Optimize performance with caching
ivonastojanovic opened this issue · 0 comments
Pystack calls a lot of sys calls where some of which are very expensive and that is what makes Pystack slower. One of the most expensive sys calls is copying the memory from a remote process to the local process. Each time a local process requires some portion of memory from a remote process it calls a sys call to copy memory. By running the strace -c -- python3 -m pystack remote PID --locals
which report some statistics on the program it has traced. In the picture below the process_vm_readv syscall takes a lot of time.

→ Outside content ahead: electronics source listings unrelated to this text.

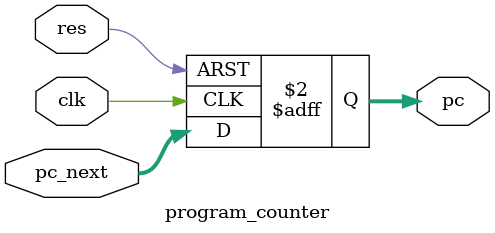
<source format=sv>
`timescale 1ns / 1ps

module program_counter(
    input logic clk,res,
    input logic [31:0] pc_next,
    output logic [31:0] pc
    );
    always@(posedge clk, posedge res)
        begin
            if(res)
                pc<=0;
            else
                pc<=pc_next;
        end
endmodule

</source>
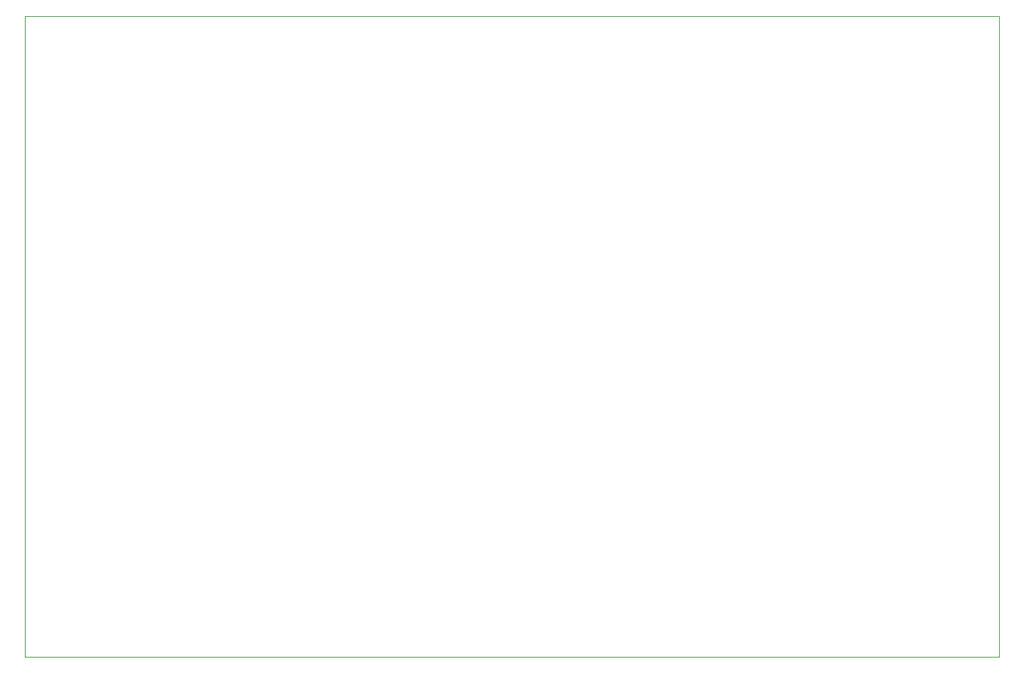
<source format=gbr>
%TF.GenerationSoftware,KiCad,Pcbnew,(7.0.0-0)*%
%TF.CreationDate,2023-11-16T12:34:27+01:00*%
%TF.ProjectId,bed-smart-plug,6265642d-736d-4617-9274-2d706c75672e,rev?*%
%TF.SameCoordinates,Original*%
%TF.FileFunction,Profile,NP*%
%FSLAX46Y46*%
G04 Gerber Fmt 4.6, Leading zero omitted, Abs format (unit mm)*
G04 Created by KiCad (PCBNEW (7.0.0-0)) date 2023-11-16 12:34:27*
%MOMM*%
%LPD*%
G01*
G04 APERTURE LIST*
%TA.AperFunction,Profile*%
%ADD10C,0.100000*%
%TD*%
G04 APERTURE END LIST*
D10*
X30480000Y-41275000D02*
X153035000Y-41275000D01*
X153035000Y-41275000D02*
X153035000Y-121920000D01*
X153035000Y-121920000D02*
X30480000Y-121920000D01*
X30480000Y-121920000D02*
X30480000Y-41275000D01*
M02*

</source>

% time seconds usecs/call calls errors syscall
------ ----------- ----------- --------- --------- ----------------
35.36 0.005828 2 2390 process_vm_readv
12.80 0.002109 2 716 92 stat
10.55 0.001738 2 751 read
8.53 0.001405 3 360 31 open
7.32 0.001206 603 2 wait4
3.57 0.000589 3 171 mmap
3.18 0.000524 0 570 fstat
2.79 0.000460 460 1 clone
2.74 0.000451 1 356 close
2.40 0.000395 0 518 2 lseek
2.35 0.000387 19 20 munmap
1.76 0.000290 0 453 447 ioctl
1.66 0.000274 4 57 mprotect
1.31 0.000216 11 19 openat
0.91 0.000150 0 236 write
0.64 0.000106 2 36 getdents
0.39 0.000064 0 74 brk
0.34 0.000056 5 10 10 access
0.30 0.000049 12 4 1 connect
0.22 0.000036 4 9 1 readlink
0.14 0.000023 3 7 poll
0.14 0.000023 5 4 socket
0.10 0.000017 8 2 ptrace
0.10 0.000017 2 8 futex
0.09 0.000015 3 5 sendto
0.04 0.000007 1 6 fcntl
0.04 0.000006 3 2 recvmsg
0.03 0.000005 0 68 rt_sigaction
0.03 0.000005 5 1 execve
0.03 0.000005 5 1 epoll_create1
0.02 0.000004 1 3 dup
0.02 0.000004 1 3 getuid
0.01 0.000002 2 1 rt_sigprocmask
0.01 0.000002 2 1 getrlimit
0.01 0.000002 2 1 getgid
0.01 0.000002 2 1 geteuid
0.01 0.000002 2 1 getegid
0.01 0.000002 2 1 arch_prctl
0.01 0.000002 2 1 set_tid_address
0.01 0.000002 2 1 set_robust_list
0.00 0.000000 0 10 lstat
0.00 0.000000 0 2 pread64
0.00 0.000000 0 1 recvfrom
0.00 0.000000 0 1 setsockopt
0.00 0.000000 0 1 getsockopt
0.00 0.000000 0 1 gettid
------ ----------- ----------- --------- --------- ----------------
100.00 0.016480 6887 584 total
Adding cache should be a good solution to reduce the number of these sys calls which will make Pystack faster. Firstly, Pystack will try to find information about some portion of process memory in a cache, and if there is no information then sys call for copying the process memory is called. This cache will be used when analyzing a remote process and a core file.